* 展示文本:
►
0


全国职业院校技能大赛-大数据 离线数据处理模块-指标计算

赛题来源2023年全国职业院校技能大赛赛题第1套任务B中指标计算模块

子任务三:指标计算

编写Scala代码,使用Spark计算相关指标。

注:在指标计算中,不考虑订单信息表中order_status字段的值,将所有订单视为有效订单。计算订单金额或订单总金额时只使用final_total_amount字段。需注意dwd所有的维表取最新的分区。

第一题

根据dwd层表统计每个省份、每个地区、每个月下单的数量和下单的总金额,存入MySQL数据库shtd_result的provinceeverymonth表中(表结构如下),然后在Linux的MySQL命令行中根据订单总数、订单总金额、省份表主键均为降序排序,查询出前5条,将SQL语句复制粘贴至客户端桌面【Release\任务B提交结果.docx】中对应的任务序号下,将执行结果截图粘贴至客户端桌面【Release\任务B提交结果.docx】中对应的任务序号下

字段

类型

中文含义

备注

provinceid

int

省份表主键

provincename

text

省份名称

regionid

int

地区表主键

regionname

text

地区名称

totalconsumption

double

订单总金额

当月订单总金额

totalorder

int

订单总数

当月订单总数

year

int

订单产生的年

month

int

订单产生的月

  1. import org.apache.spark.SparkConf
  2. import org.apache.spark.sql.{SaveMode, SparkSession}
  3. object Compute01 {
  4. def main(args: Array[String]): Unit = {
  5. System.setProperty("HADOOP_USER_NAME", "atguigu")
◄
* 数据摘录:
►
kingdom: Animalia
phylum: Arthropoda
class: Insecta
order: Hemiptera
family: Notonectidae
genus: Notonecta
◄
* 任务指令:
续写那篇讲用Spark做赛题指标计算的文本，从它最后一行之后接着往下写。

* 回答内容:
  6. // TODO 创建spark连接
  7. val conf = new SparkConf().setMaster("local[*]").setAppName("Compute01")
  8. val spark: SparkSession = SparkSession.builder().config(conf).enableHiveSupport().getOrCreate()
  9. // 开启动态分区
  10. spark.conf.set("hive.exec.dynamic.partition.mode", "nonstrict")
  11. // 关闭打印日志
  12. spark.sparkContext.setLogLevel("OFF")
  13. // TODO 执行核心查询SQL
  14. val result = spark.sql(
  15. """
  16. |select
  17. | province.id provinceid,
  18. | province.name provincename,
  19. | region.id regionid,
  20. | region.region_name regionname,
  21. | sum(final_total_amount)
  22. | over(partition by province.id,region.id,year(od.create_time),month(od.create_time)) totalconsumption,
  23. | count(od.id)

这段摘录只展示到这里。